* SOURCE RECORDS:
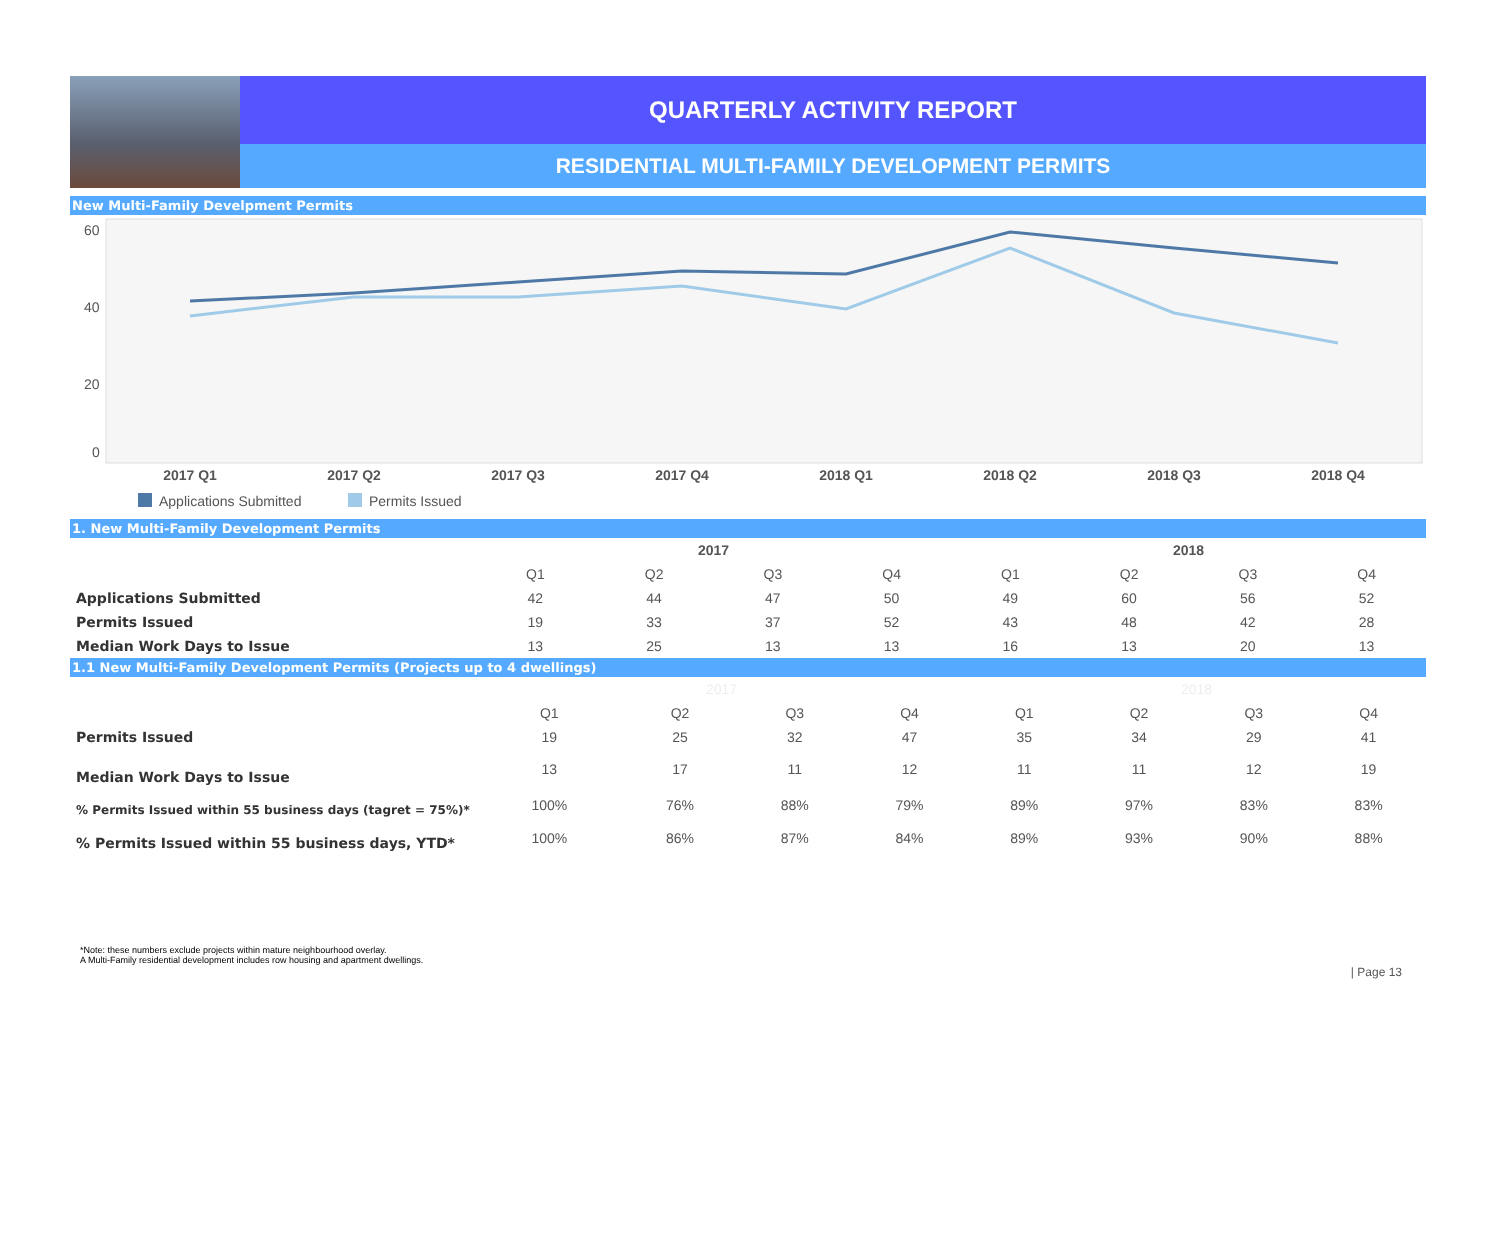QUARTERLY ACTIVITY REPORT
RESIDENTIAL MULTI-FAMILY DEVELOPMENT PERMITS
New Multi-Family Develpment Permits
60
40
20
0
2017 Q1
2017 Q2
2017 Q3
2017 Q4
2018 Q1
2018 Q2
2018 Q3
2018 Q4
Applications Submitted
Permits Issued
1. New Multi-Family Development Permits
| | 2017 | | | | 2018 | | | |
| --- | --- | --- | --- | --- | --- | --- | --- | --- |
| | Q1 | Q2 | Q3 | Q4 | Q1 | Q2 | Q3 | Q4 |
| Applications Submitted | 42 | 44 | 47 | 50 | 49 | 60 | 56 | 52 |
| Permits Issued | 19 | 33 | 37 | 52 | 43 | 48 | 42 | 28 |
| Median Work Days to Issue | 13 | 25 | 13 | 13 | 16 | 13 | 20 | 13 |
1.1 New Multi-Family Development Permits (Projects up to 4 dwellings)
| | 2017 | | | | 2018 | | | |
| --- | --- | --- | --- | --- | --- | --- | --- | --- |
| | Q1 | Q2 | Q3 | Q4 | Q1 | Q2 | Q3 | Q4 |
| Permits Issued | 19 | 25 | 32 | 47 | 35 | 34 | 29 | 41 |
| Median Work Days to Issue | 13 | 17 | 11 | 12 | 11 | 11 | 12 | 19 |
| % Permits Issued within 55 business days (tagret = 75%)* | 100% | 76% | 88% | 79% | 89% | 97% | 83% | 83% |
| % Permits Issued within 55 business days, YTD* | 100% | 86% | 87% | 84% | 89% | 93% | 90% | 88% |
*Note: these numbers exclude projects within mature neighbourhood overlay.
A Multi-Family residential development includes row housing and apartment dwellings.
| Page 13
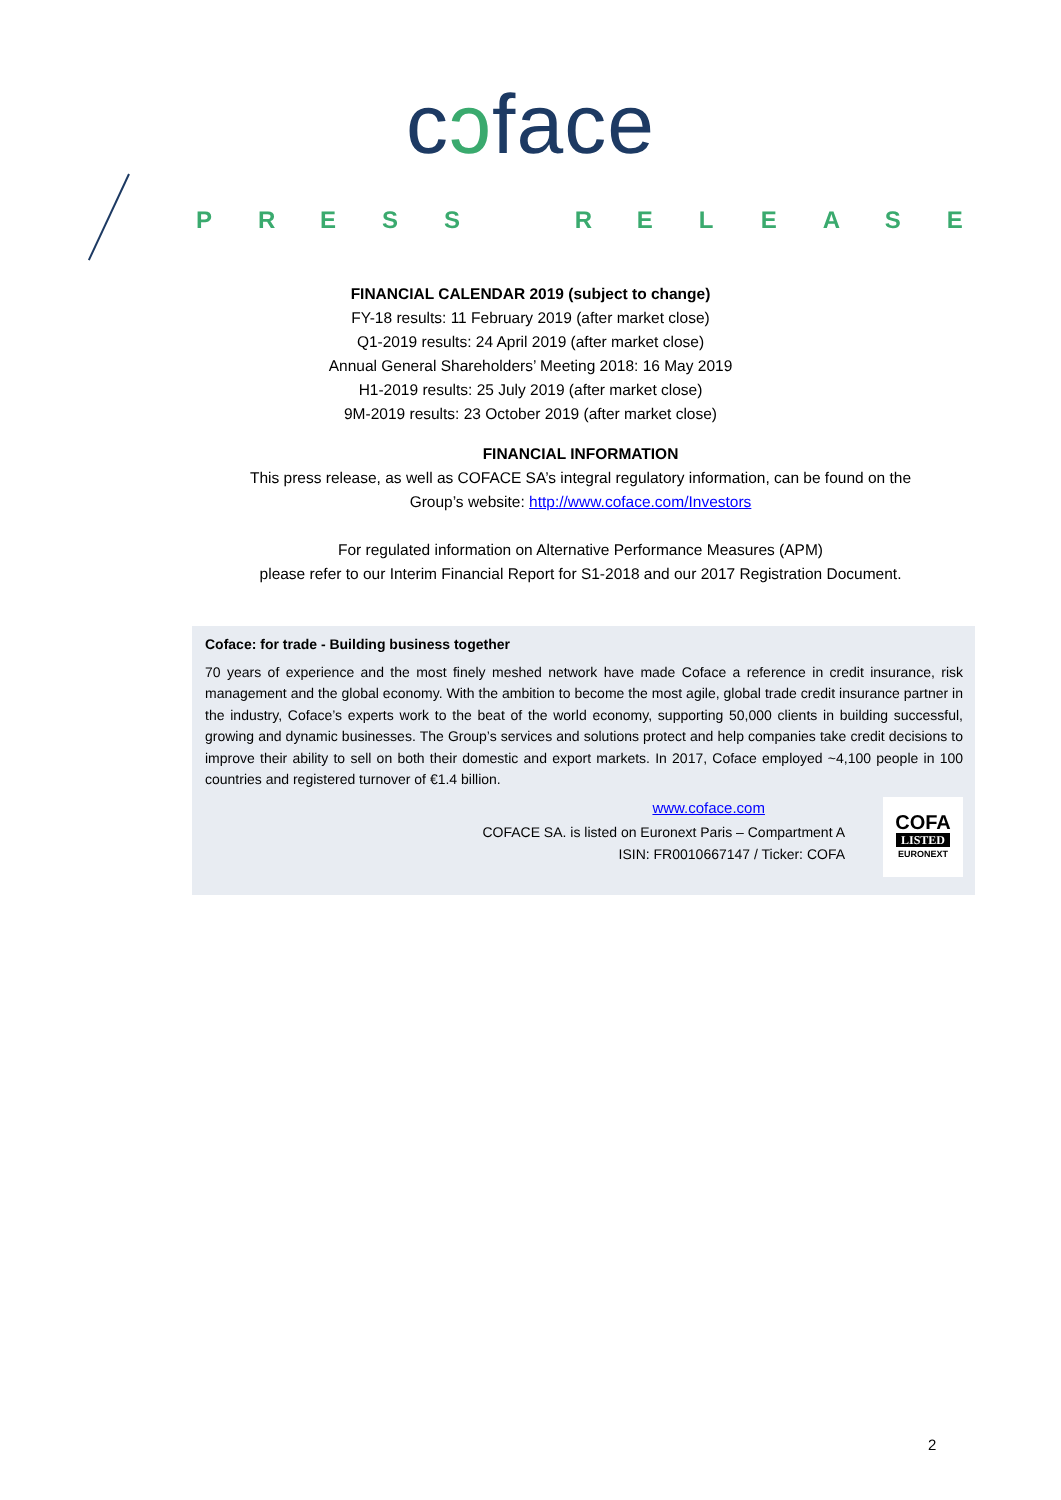cɔface
PRESS RELEASE
FINANCIAL CALENDAR 2019 (subject to change)
FY-18 results: 11 February 2019 (after market close)
Q1-2019 results: 24 April 2019 (after market close)
Annual General Shareholders’ Meeting 2018: 16 May 2019
H1-2019 results: 25 July 2019 (after market close)
9M-2019 results: 23 October 2019 (after market close)
FINANCIAL INFORMATION
This press release, as well as COFACE SA’s integral regulatory information, can be found on the
Group’s website: http://www.coface.com/Investors
For regulated information on Alternative Performance Measures (APM)
please refer to our Interim Financial Report for S1-2018 and our 2017 Registration Document.
Coface: for trade - Building business together
70 years of experience and the most finely meshed network have made Coface a reference in credit insurance, risk management and the global economy. With the ambition to become the most agile, global trade credit insurance partner in the industry, Coface’s experts work to the beat of the world economy, supporting 50,000 clients in building successful, growing and dynamic businesses. The Group’s services and solutions protect and help companies take credit decisions to improve their ability to sell on both their domestic and export markets. In 2017, Coface employed ~4,100 people in 100 countries and registered turnover of €1.4 billion.
www.coface.com
COFACE SA. is listed on Euronext Paris – Compartment A
ISIN: FR0010667147 / Ticker: COFA
COFA
LISTED
EURONEXT
2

* EXERCISE OBJECTIVE:
Could you reproduce every record above exactly, leaving out any pictures?

* EXERCISE RESPONSE:
QUARTERLY ACTIVITY REPORT
RESIDENTIAL MULTI-FAMILY DEVELOPMENT PERMITS
New Multi-Family Develpment Permits
60
40
20
0
2017 Q1
2017 Q2
2017 Q3
2017 Q4
2018 Q1
2018 Q2
2018 Q3
2018 Q4
Applications Submitted
Permits Issued
1. New Multi-Family Development Permits
| | 2017 | | | | 2018 | | | |
| --- | --- | --- | --- | --- | --- | --- | --- | --- |
| | Q1 | Q2 | Q3 | Q4 | Q1 | Q2 | Q3 | Q4 |
| Applications Submitted | 42 | 44 | 47 | 50 | 49 | 60 | 56 | 52 |
| Permits Issued | 19 | 33 | 37 | 52 | 43 | 48 | 42 | 28 |
| Median Work Days to Issue | 13 | 25 | 13 | 13 | 16 | 13 | 20 | 13 |
1.1 New Multi-Family Development Permits (Projects up to 4 dwellings)
| | 2017 | | | | 2018 | | | |
| --- | --- | --- | --- | --- | --- | --- | --- | --- |
| | Q1 | Q2 | Q3 | Q4 | Q1 | Q2 | Q3 | Q4 |
| Permits Issued | 19 | 25 | 32 | 47 | 35 | 34 | 29 | 41 |
| Median Work Days to Issue | 13 | 17 | 11 | 12 | 11 | 11 | 12 | 19 |
| % Permits Issued within 55 business days (tagret = 75%)* | 100% | 76% | 88% | 79% | 89% | 97% | 83% | 83% |
| % Permits Issued within 55 business days, YTD* | 100% | 86% | 87% | 84% | 89% | 93% | 90% | 88% |
*Note: these numbers exclude projects within mature neighbourhood overlay.
A Multi-Family residential development includes row housing and apartment dwellings.
| Page 13
cɔface
PRESS RELEASE
FINANCIAL CALENDAR 2019 (subject to change)
FY-18 results: 11 February 2019 (after market close)
Q1-2019 results: 24 April 2019 (after market close)
Annual General Shareholders’ Meeting 2018: 16 May 2019
H1-2019 results: 25 July 2019 (after market close)
9M-2019 results: 23 October 2019 (after market close)
FINANCIAL INFORMATION
This press release, as well as COFACE SA’s integral regulatory information, can be found on the
Group’s website: http://www.coface.com/Investors
For regulated information on Alternative Performance Measures (APM)
please refer to our Interim Financial Report for S1-2018 and our 2017 Registration Document.
Coface: for trade - Building business together
70 years of experience and the most finely meshed network have made Coface a reference in credit insurance, risk management and the global economy. With the ambition to become the most agile, global trade credit insurance partner in the industry, Coface’s experts work to the beat of the world economy, supporting 50,000 clients in building successful, growing and dynamic businesses. The Group’s services and solutions protect and help companies take credit decisions to improve their ability to sell on both their domestic and export markets. In 2017, Coface employed ~4,100 people in 100 countries and registered turnover of €1.4 billion.
www.coface.com
COFACE SA. is listed on Euronext Paris – Compartment A
ISIN: FR0010667147 / Ticker: COFA
COFA
LISTED
EURONEXT
2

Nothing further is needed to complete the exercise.